In the form of a video-essay the authors explore a unique case of an edifice and a building site designed by a great artist of theater as a laboratory for his aesthetics.
We see here a rare instance of mutual immersion of architecture as a nontemporal art and theater as a most ephemeral, temporal art: architecture quoting theater, or rather the memory of theater inscribed in architecture. Is it possible to demonstrate such thesis convincingly? That's the question.
Andrzej Wirth has one vita and three biographies: a Polish one, a German one, and an American one.
As a literary and theater critic as well as an editor in Warsaw, Wirth wrote on Witkiewicz, Grotowski, Mrozek and Kantor. Wirth also penned Polish translations of works by German writers Kafka and Dürrenmatt. His translation of Brecht's Schweyk im Zweiten Weltkrieg premiered before the German production.
He was an assistant at Brecht's Berliner Ensemble and was associated with the literary Gruppe 47. Wirth at that time established himself as a mediator between Polish and German culture, editing works by Bruno Schulz, Tadeusz Borowski, and modern Polish dramatists.
Following a political emigration to the USA in 1966, Wirth taught drama and comparative literature at Stanford University, moving to the City University of New York in 1970. Additionally, he directed plays at campus theaters.
In the 1970s, Wirth was instrumental in introducing Gertrude Stein, Robert Wilson and American Avantgarde Theater into German critical discourse.
A former student of praxeology (the theory of praxis), at the Warsaw School of Analytical Philosophy, he was looking for its application in theater studies.
In 1982 he founded the first German Institute for Applied Theater Theory (Angewandte Theaterwissenschaft) at the University of Giessen where he invited internationally reputed guests, e.g., Heiner Müller, George Tabori, Michael Kirby, Robert Wilson, Richard Schechner, John Jesurun and Emma Lew Thomas.
The School of Giessen won a national and international reputation as a place for innovative performane aesthetics, and its adepts are still bringing an innovative energy to the theater landscape of Germany.
As a visiting professor, Wirth taught and directed at Harvard University, Yale School of Drama, Oxford University, St Antony's College, and the Freie Universität, Berlin. Moreover, he has conducted international theater workshops in Sydney, Australia, and under the hospices of the Teatro de la Righe in Volterra, Italy, as well as at Oxford University.
Together with Thomas Martius he produced the video essay LAS VENICE, which was shown worldwide within the academic scene.
In 2008, Wirth received the German International Theater Institute's Welttheatertag Preis.

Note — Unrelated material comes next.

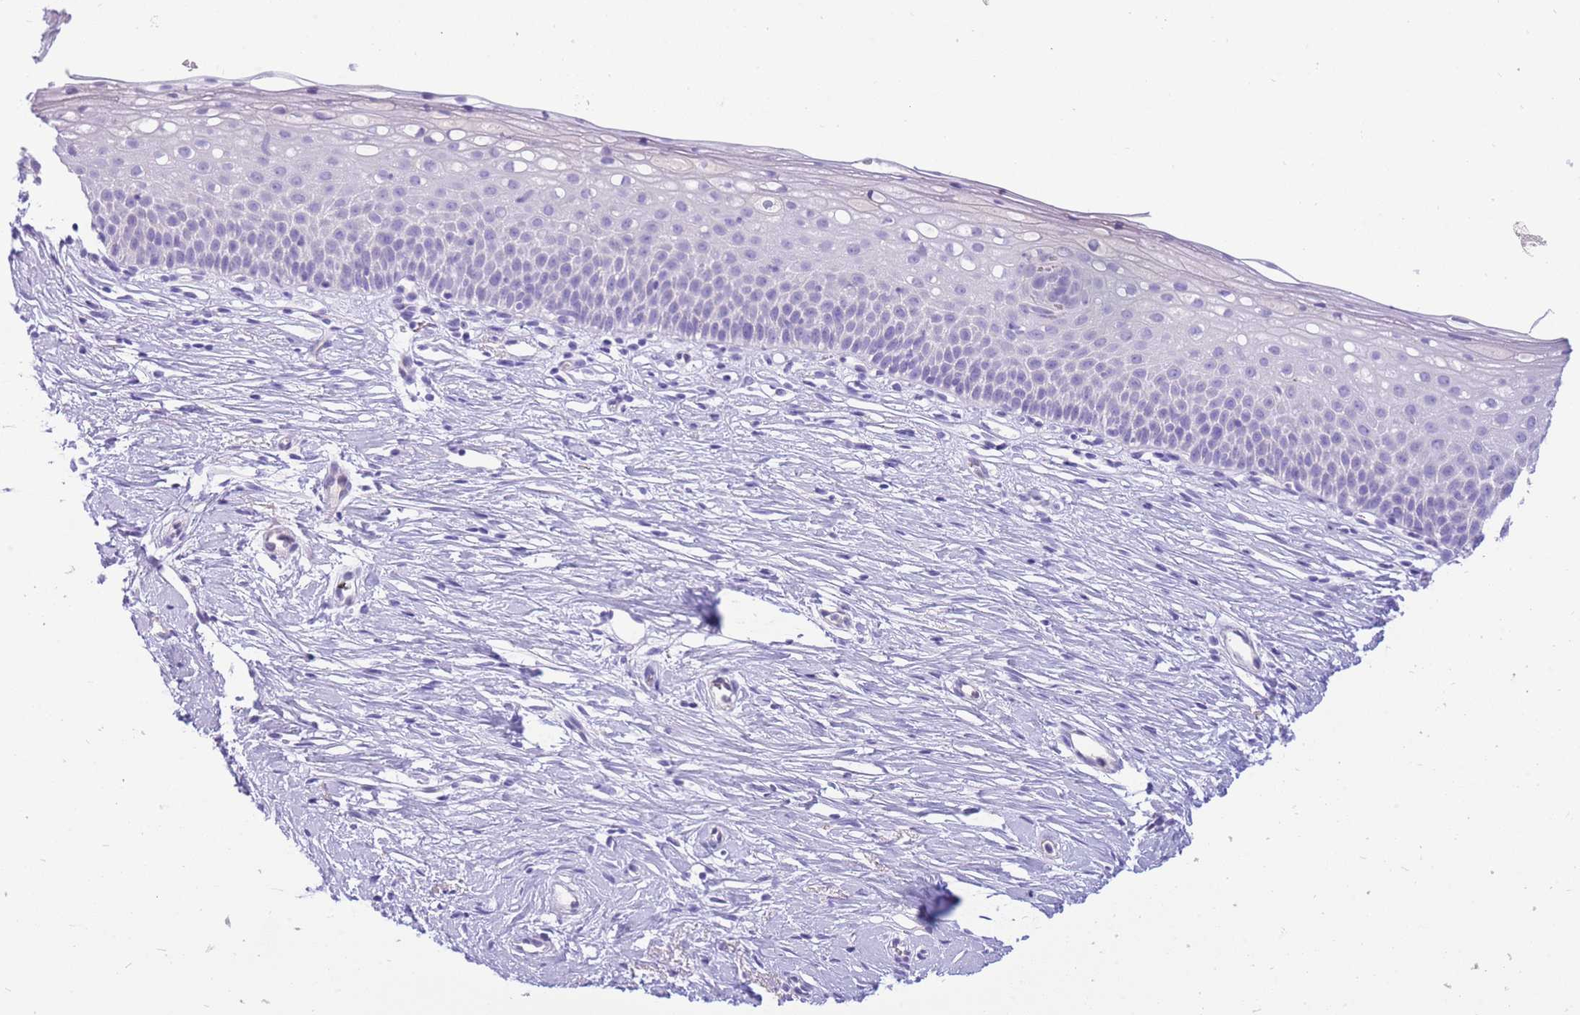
{"staining": {"intensity": "negative", "quantity": "none", "location": "none"}, "tissue": "cervix", "cell_type": "Glandular cells", "image_type": "normal", "snomed": [{"axis": "morphology", "description": "Normal tissue, NOS"}, {"axis": "topography", "description": "Cervix"}], "caption": "This histopathology image is of unremarkable cervix stained with immunohistochemistry (IHC) to label a protein in brown with the nuclei are counter-stained blue. There is no positivity in glandular cells.", "gene": "SULT1A1", "patient": {"sex": "female", "age": 57}}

Director, performance- and video- artist. Resides in Berlin, Germany.
Leaving a successful career in business behind, turned to performance art in 1988. Graduated from the Institute of Applied Theatre Studies in Giessen, Germany, 1994. Artist in Residence at the Center for Contemporary Arts, "Podewil", in Berlin, 1996-98. Zitty magazine 6/97: One of the most interesting directors of Off-theatre. Teacher of Video Arts at Freie Universität, Berlin, 1996-present. Running an independent postproduction, 2000-present.
Martius has more than a hundred international performances, theatre-projects and videos to his credit, having worked at such venues as Berliner Ensemble, Volksbühne and Theater am Halleschen Ufer.
Works (selection): In 2008 he directed Das Innere des Kontors, a world premiere of a piece by Felix Mendelssohn Bartholdy (musical director: Jens-Karsten Stoll). Also in 2008 he was the stage designer for an opera at the Hochschule für Musik Hanns Eisler in Berlin, directed by Nino Sandow. In 2007 he showed his first solo-versions of Pottingers Haus, a video work in progress, based on his own writings. In 2006 he was Artist in Residence at the Emily Harvey Foundation in Venice. In 2005 he filmed and edited three videos for an installation by Tone Avenstroup in Kristiansand, Norway. Also in 2005 Las Venice, his latest collaboration with Andrzej Wirth, was invited as an installation to the 6th Baltic Contemporary Art Biennale. Various site-specific performance-versions of Las Venice were shown in the USA, Poland, Berlin, Kopenhagen (Kanonhallen) and elsewhere.